Elisenda y el mal fario
Dicen que a Palmerano lo mató un toro por su culpa; ya se lo advirtió su tío Ramón el Cojo: Mira Juan, esa mujer tiene mal fario y te va a costar un disgusto. ¡Y menudo disgusto!
Un novillo, cárdeno y bien bragado con el nombre de Madroñito II, de la ganadería de los Aleas, le metió el pitón por la entrepierna sacándoselo por el ombligo y causándole la muerte apenas traspasar la puerta de la enfermería.
Elisenda y Juan, apodado el Palmerano por ser el chico del barrio que más rápidamente trepaba a las palmeras para coger los dátiles, se criaron juntos en el barrio de Triana. De muy críos se juraron amor eterno y Juan le regalaba los dátiles más maduros. Ella no recordaba cuándo había decidido el muchacho ser torero; decía que desde que nació.
Juan era valiente y, como muchos maletillas, arriesgaba su vida toreando a la luz de la luna el ganado que pastaba en los descampados a la orilla del Guadalquivir. Cuando volvía, con algún que otro arañazo, Elisenda le curaba las heridas y le daba buñuelos con pasas y arroz con leche que le aliviaban el dolor de los revolcones; él se embriagaba con sus besos y le hablaba de un mañana en un inmenso cortijo con su ganado y sus caballos. Ella le escuchaba incrédula y en sus ojos se atisbaba un futuro doloroso.
Las tardes de Feria, Juan se calaba su mejor sombrero y la llevaba a la Maestranza; Pepe el de la Cigarrerra, mozo de toriles, les sentaba al lado de la puerta de arrastre y la pareja de críos se quedaba extasiada viendo las faenas de Paula o de Curro Romero. Juan llevaba tanto la fiesta en la sangre que hasta lloraba cuando veía pasar el cadáver del morlaco y su mirada se perdía detrás del reguero de sangre del animal. Era el momento en el que Elisenda sacaba de un floreado y colorido pañuelo que Juan le había regalado por su cumpleaños, unos bizcochos de puré de garbanzos endulzados con mucho azúcar y perfumados con canela; la muchacha los rebozaba en huevo batido, los freía en aceite y los espolvoreaba con azúcar molido. El aceite dulzón rezumaba de los labios de Juan y Elisenda lo sorbía con cálidos y tiernos besos.
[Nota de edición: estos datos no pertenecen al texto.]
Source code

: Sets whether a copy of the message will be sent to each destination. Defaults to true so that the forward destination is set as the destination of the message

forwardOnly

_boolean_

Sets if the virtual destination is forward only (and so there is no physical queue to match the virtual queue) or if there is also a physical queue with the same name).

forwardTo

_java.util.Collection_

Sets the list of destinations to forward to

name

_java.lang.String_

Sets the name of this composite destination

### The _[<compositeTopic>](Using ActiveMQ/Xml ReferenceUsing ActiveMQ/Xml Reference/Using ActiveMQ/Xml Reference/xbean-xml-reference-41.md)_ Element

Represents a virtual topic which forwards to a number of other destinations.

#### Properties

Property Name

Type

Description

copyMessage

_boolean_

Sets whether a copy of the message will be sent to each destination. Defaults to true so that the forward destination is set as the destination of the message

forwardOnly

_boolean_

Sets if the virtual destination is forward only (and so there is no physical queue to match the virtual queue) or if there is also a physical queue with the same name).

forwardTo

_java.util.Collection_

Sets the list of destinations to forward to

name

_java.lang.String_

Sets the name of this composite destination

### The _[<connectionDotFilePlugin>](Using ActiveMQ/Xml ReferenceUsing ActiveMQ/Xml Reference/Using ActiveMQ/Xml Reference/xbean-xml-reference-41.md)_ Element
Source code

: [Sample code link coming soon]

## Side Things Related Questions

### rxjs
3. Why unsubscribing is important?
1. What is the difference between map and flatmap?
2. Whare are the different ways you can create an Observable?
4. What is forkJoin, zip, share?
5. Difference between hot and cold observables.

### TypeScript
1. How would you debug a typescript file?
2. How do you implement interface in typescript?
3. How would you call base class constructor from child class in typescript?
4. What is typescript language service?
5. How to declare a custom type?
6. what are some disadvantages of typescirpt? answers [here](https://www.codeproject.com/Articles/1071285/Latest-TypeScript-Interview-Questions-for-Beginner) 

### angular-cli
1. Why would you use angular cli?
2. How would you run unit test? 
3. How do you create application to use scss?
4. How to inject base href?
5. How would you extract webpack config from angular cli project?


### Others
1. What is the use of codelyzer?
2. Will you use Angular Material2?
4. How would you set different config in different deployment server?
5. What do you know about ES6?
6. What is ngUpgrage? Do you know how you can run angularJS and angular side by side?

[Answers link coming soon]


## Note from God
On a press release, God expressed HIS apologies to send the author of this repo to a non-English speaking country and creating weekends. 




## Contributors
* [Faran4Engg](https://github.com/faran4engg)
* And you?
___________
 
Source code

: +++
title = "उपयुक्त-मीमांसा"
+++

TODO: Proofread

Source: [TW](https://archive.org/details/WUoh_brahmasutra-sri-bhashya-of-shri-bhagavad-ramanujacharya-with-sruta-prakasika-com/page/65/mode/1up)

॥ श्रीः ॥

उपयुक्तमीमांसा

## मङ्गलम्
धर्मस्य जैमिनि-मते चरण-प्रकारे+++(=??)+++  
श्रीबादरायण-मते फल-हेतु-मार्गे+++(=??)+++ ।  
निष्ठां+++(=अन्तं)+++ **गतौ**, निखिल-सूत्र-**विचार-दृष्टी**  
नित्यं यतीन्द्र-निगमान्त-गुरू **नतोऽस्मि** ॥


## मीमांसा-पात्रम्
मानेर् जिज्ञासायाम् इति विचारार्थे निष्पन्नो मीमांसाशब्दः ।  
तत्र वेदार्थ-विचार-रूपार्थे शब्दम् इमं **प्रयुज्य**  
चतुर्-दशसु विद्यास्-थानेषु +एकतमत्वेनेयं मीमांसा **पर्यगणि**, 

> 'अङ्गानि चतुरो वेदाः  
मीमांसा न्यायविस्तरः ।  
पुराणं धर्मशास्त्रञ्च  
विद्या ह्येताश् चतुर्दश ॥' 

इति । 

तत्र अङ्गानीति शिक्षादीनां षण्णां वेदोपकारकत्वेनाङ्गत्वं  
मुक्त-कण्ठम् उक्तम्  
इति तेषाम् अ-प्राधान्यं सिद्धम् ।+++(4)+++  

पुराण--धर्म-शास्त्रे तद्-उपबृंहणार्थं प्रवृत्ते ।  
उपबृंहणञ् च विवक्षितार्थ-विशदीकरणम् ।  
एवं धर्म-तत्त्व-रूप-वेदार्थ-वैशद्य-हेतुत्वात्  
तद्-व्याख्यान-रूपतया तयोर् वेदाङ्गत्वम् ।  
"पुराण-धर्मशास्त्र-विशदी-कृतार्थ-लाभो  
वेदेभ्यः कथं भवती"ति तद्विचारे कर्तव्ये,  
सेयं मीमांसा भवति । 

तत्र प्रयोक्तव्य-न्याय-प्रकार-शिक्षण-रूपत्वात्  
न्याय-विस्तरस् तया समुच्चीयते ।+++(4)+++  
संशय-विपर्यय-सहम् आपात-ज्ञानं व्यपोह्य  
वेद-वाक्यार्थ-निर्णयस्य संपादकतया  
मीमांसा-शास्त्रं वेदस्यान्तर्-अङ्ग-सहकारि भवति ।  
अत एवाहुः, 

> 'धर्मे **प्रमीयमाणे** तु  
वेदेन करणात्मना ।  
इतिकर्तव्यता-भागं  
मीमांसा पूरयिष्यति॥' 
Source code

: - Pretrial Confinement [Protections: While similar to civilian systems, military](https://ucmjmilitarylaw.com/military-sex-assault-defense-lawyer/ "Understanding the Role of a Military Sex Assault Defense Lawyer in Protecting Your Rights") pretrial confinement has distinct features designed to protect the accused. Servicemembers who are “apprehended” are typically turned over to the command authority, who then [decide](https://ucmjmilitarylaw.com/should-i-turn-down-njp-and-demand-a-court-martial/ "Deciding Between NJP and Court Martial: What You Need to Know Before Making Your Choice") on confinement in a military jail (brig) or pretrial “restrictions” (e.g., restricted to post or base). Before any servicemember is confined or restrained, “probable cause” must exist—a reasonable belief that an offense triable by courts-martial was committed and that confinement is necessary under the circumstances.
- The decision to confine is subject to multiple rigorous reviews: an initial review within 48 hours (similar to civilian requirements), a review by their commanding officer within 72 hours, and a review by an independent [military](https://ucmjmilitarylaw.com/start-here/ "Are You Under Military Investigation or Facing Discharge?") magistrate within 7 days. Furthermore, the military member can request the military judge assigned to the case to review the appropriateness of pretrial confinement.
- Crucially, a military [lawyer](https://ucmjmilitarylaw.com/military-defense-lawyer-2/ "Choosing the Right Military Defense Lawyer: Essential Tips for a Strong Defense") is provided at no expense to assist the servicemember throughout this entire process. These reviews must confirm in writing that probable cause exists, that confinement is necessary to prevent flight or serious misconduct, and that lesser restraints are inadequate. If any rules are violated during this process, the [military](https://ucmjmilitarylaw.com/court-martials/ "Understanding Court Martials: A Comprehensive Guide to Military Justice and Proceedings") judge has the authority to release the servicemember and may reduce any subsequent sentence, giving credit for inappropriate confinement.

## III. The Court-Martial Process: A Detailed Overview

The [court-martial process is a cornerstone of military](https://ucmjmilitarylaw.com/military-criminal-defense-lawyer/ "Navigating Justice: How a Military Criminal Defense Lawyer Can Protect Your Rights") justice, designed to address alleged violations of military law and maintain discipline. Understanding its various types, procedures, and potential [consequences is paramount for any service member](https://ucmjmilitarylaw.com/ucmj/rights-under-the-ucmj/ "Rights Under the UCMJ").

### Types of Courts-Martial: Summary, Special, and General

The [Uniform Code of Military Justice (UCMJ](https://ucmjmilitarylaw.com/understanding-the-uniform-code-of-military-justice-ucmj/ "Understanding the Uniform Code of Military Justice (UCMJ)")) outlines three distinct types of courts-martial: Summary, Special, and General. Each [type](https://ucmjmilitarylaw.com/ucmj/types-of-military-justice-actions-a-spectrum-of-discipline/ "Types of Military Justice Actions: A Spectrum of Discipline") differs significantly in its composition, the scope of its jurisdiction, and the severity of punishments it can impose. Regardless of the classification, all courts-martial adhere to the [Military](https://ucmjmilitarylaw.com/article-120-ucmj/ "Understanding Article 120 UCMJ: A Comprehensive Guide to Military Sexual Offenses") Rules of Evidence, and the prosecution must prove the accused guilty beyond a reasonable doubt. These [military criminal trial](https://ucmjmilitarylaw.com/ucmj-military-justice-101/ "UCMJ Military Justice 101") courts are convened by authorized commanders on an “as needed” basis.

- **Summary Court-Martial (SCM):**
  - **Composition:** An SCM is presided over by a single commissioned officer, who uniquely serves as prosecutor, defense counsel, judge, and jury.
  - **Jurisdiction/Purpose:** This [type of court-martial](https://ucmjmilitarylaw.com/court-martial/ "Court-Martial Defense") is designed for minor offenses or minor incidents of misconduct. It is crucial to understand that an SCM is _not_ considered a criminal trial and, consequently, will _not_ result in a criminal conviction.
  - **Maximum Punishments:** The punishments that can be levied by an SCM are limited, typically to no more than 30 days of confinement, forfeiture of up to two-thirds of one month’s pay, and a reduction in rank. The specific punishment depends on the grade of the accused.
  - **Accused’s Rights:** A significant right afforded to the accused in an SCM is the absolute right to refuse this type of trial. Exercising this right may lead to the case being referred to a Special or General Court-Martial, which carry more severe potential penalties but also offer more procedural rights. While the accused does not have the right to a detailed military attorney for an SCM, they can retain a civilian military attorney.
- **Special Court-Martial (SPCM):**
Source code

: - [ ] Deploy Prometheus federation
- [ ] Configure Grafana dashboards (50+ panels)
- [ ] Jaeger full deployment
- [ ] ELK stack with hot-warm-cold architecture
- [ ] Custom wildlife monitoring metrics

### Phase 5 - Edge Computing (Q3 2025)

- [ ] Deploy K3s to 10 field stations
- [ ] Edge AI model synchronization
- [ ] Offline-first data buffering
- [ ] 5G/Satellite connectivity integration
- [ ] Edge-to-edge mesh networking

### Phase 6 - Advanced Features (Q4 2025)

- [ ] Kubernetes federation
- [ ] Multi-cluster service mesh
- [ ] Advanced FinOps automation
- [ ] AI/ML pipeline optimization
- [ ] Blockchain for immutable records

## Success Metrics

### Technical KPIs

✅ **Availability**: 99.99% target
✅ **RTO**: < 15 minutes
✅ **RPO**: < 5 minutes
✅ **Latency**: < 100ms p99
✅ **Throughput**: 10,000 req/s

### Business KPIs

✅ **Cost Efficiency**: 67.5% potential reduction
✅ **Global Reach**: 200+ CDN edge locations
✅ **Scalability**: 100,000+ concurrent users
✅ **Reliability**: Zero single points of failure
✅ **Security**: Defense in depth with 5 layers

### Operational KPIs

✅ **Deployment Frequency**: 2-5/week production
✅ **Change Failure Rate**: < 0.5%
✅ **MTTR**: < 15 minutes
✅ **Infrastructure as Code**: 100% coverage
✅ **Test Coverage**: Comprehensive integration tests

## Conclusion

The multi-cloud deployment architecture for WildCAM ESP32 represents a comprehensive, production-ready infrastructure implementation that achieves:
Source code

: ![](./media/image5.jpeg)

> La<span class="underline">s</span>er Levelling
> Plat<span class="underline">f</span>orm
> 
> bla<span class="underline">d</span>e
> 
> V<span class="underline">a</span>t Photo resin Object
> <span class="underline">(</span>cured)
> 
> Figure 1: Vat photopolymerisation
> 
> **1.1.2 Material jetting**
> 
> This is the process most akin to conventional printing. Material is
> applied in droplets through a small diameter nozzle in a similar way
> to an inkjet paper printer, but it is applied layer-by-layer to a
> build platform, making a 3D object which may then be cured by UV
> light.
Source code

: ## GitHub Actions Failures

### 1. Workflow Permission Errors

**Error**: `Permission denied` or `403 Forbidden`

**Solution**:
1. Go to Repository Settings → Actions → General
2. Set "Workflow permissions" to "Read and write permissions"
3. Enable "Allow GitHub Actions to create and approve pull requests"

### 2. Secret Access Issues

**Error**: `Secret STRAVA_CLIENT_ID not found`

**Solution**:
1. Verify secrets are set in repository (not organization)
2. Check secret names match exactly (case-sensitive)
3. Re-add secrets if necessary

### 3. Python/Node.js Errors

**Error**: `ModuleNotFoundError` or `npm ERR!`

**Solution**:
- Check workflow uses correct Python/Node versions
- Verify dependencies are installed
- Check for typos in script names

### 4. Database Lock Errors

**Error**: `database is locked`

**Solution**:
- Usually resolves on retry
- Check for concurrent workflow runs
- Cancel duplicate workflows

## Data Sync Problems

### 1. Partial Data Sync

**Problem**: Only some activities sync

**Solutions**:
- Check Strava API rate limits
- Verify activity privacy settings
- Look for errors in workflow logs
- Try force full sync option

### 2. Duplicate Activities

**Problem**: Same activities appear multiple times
Como su madre era granadina, Elisenda aprendió a cocinar la olla de San Antón que, con la pringá, era uno de los platos que más le gustaban al muchacho. La víspera del fatídico día, Juan no quiso ir a comer a casa de la muchacha. Se le veía raro, ausente; ella había tenido un mal sueño en el que un toro entraba en su casa y se ensañaba con el puchero que contenía el plato nacional granadino. La plaza se llenó hasta la bandera y los críticos auguraban una buena tarde; veían en Juan el Palmerano el renacer de la fiesta. Las gargantas de la plaza se quebraron al unísono.
Madroñito II levantó al novillero como si fuera una pluma y lo volteó en el aire como un muñeco de trapo. A Elisenda se le partió el corazón y el pañuelo floreado y colorido lloró bizcochos de puré dulce de garbanzos. Nunca más volvería la muchacha a sorber el aceite dulzón de los labios del torero.